Ontario’s flagship program, e-Learning Ontario, proclaims that “The sky is the limit!” in its marketing message , but the reality is markedly different in most Canadian schools. Online learning is very much in vogue, as are futuristic calls for public schools everywhere to embrace “21st Century Learning Skills.” A small band of Information Communication Technologies (ICT) innovators , inspired by futurists like Toronto author Don Tapscott, New Brunswick IT guru William Keirstead, and Vancouver teacher David Wees are certainly out there championing the cause.
My brand new Canadian study covering all provinces and territories , commissioned by the Toronto-based Society for Quality Education, demonstrates that, with the exception of British Columbia, the spread of online learning and virtual schools has stalled and, for the vast majority of Canada’s 5 million K to 12 public school students, “the sky has limits.” http://societyforqualityeducation.org/parents/theskyhaslimits
Whether it’s Ontario or anywhere except for B.C., ministry of education authorities still remain wedded to modes of teaching and learning circumscribed by the ‘brick and mortar’ model of public schooling. New online learning initiatives are viewed as potential threats to the prevailing status quo, buttressed by a resistant organizational culture, public sector contract entitlements, and regulations designed to contain the spread of e-learning.
After enjoying an initial advantage, Canada has been overtaken by the United States in the rate of growth of online learning over the past two years. In 2010-11, Canadian distance education plateaued at 207,096 students or 4.2% of all students. While online learning continues to grow in British Columbia, the provincial leader with 88,000 enrolled students, those gains are offset by static numbers and losses in other provinces such as New Brunswick and Quebec. http://www.theglobeandmail.com/news/national/canadian-schools-falling-behind-in-online-learning-report-says/article2312713/
America’s leading private enterprise promoting online public schools, K12 Inc., founded in 2000, has expanded into 28 different states, boasts of having delivered over one million online courses to students, and foresees skyrocketing growth . A newly acquired Division of Pearson Education, Connections Education , now operates in 21 states and forecasts unlimited growth potential. In late 2011, The New York Times also flagged the tremendous proliferation of full-day virtual charter schools.
Online learning is now accepted in Canada as a critical component of the future in K-12 education. So why the hesitancy to move forward?
The first instinct of educational policy-makers, senior administrators, and teacher unionists is to monitor, regulate and control the educational domain. While other factors come into play, that reflex reaction is particularly pronounced when it comes to the dynamically changing field of e-learning and the frontier of mobile social media.
Educational officialdom is inclined to speak glowingly about the potential of unlocking “21st Century Skills” in our classrooms.

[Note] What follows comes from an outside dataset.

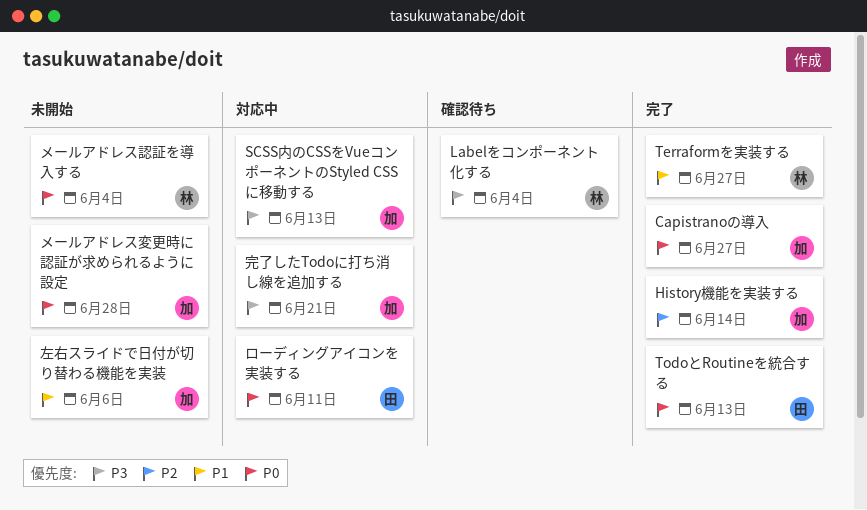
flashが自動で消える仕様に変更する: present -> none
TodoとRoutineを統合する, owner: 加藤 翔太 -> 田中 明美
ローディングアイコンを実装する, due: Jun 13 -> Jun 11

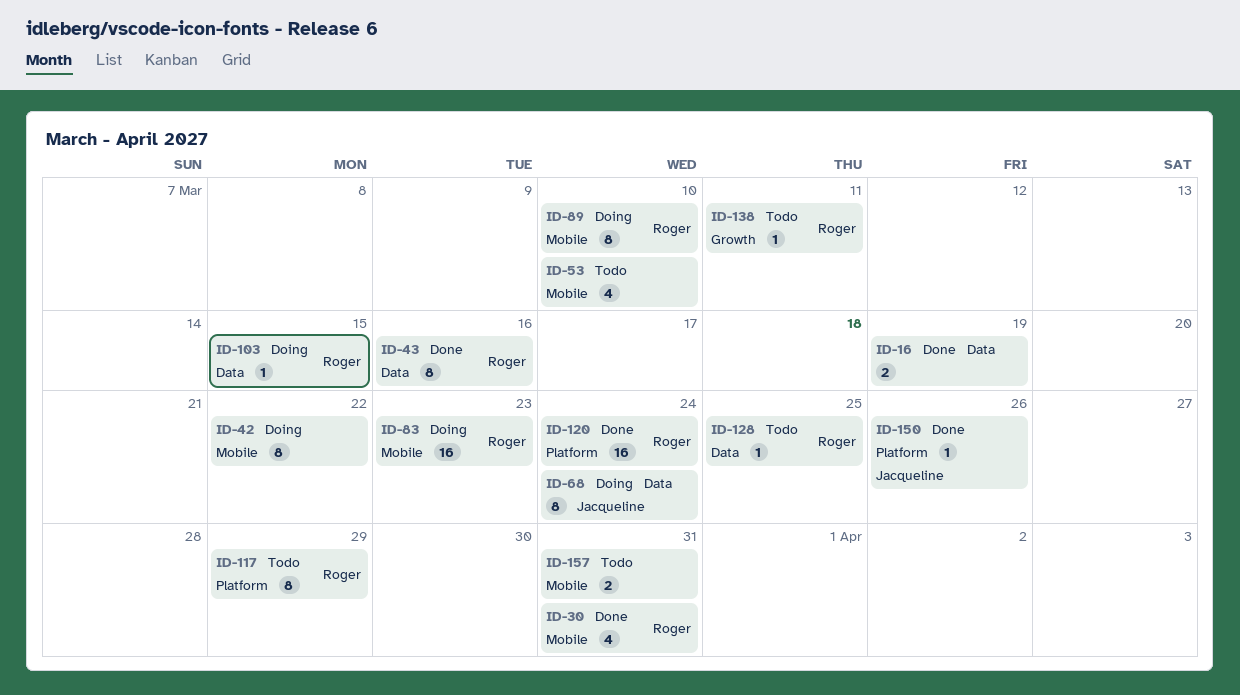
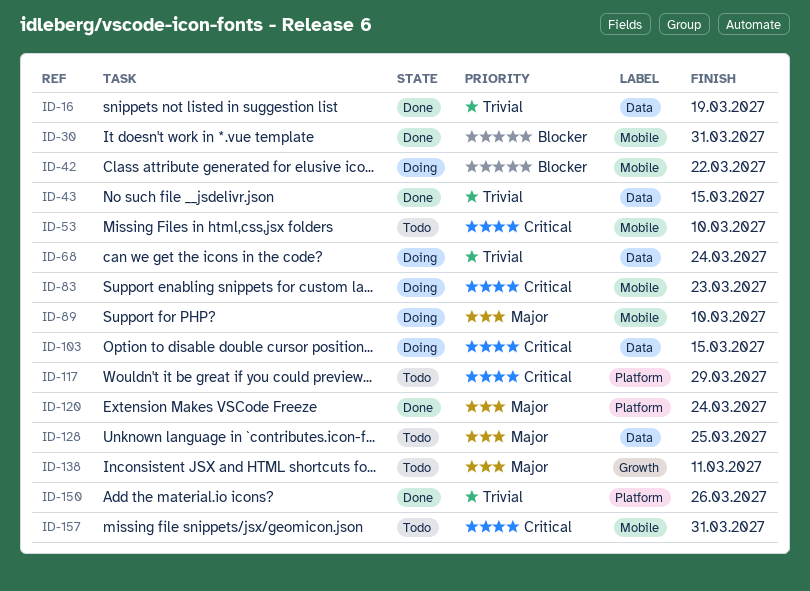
ID-43, due: Mar 16 -> Mar 15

Yet the same key system stakeholders are consumed with promoting educational equity and few recognize the fact that federal infrastructure investments have already ensured that Canada’s poorest communities, such as Labrador, actually enjoy the best access to ICT.
Whether it is Ontario, Nova Scotia, or even Nunavut, educational researchers tend to focus on the so-called “digital divide, promoting quality of access to ITC and seeking to close the “competency gap” faced by students in lower socio-economic or remote communities. Research ventures such as that of Dianne Looker at Mount Saint Vincent University tend to support policy initiatives directed more at bridging the divide than on generating prosperity and unleashing the creative potential of learning technologies. http://www.sshrc-crsh.gc.ca/society-societe/stories-histoires/story-histoire-eng.aspx?story_id=139
Most provincial teacher unions show tepid support for online learning, holding fast to labour contract agreements which effectively limit online learning to a supplemental role in the K-12 public system. Even in B.C., where “distributed learning” is well-advanced, the provincial teachers’ federation remains torn on the question.
The Nova Scotia Teachers Union collective agreement, running to 191-pages, limits innovation with its 11 different clauses specifying the number of days of instruction, program hours, group sizes, and working conditions. Union activists, such as those in the Ontario Secondary School Teachers Federation (OSSTF), pass resolutions to block virtual school initiatives and to hold the line until “equality of service “ can be guaranteed for all students.
Free from public sector constraints, private educational ventures like Virtual High School (Ontario) and Christian Heritage Online School (BC) have jumped-in to fill the need for innovative, online learning school options and are growing by leaps and bounds.
The recent successes of VHS (O) and more than 14 such schools in B.C. directly challenge the ‘one-size-fits-all’ public system in districts where school options were once strictly limited for students and parents. Such “lighthouse school” ventures offer a glimmer of hope that school choice, innovation, and quality, first seeded in Alberta, may yet spread to other Canadian provinces. (Reprinted from SQE Quick Study, January 2012)
Why are Canadian public school systems, with the exception of B.C., lagging in implementing online learning and distance education? What is British Columbia doing that is worthy of emulation? Why are leading IT experts in Canada inclined to accept the status quo in terms of “bricks and mortar” school organization, teachers agreements, and learning boundaries? What can be done to promote more openness and flexibility east of the Rockies?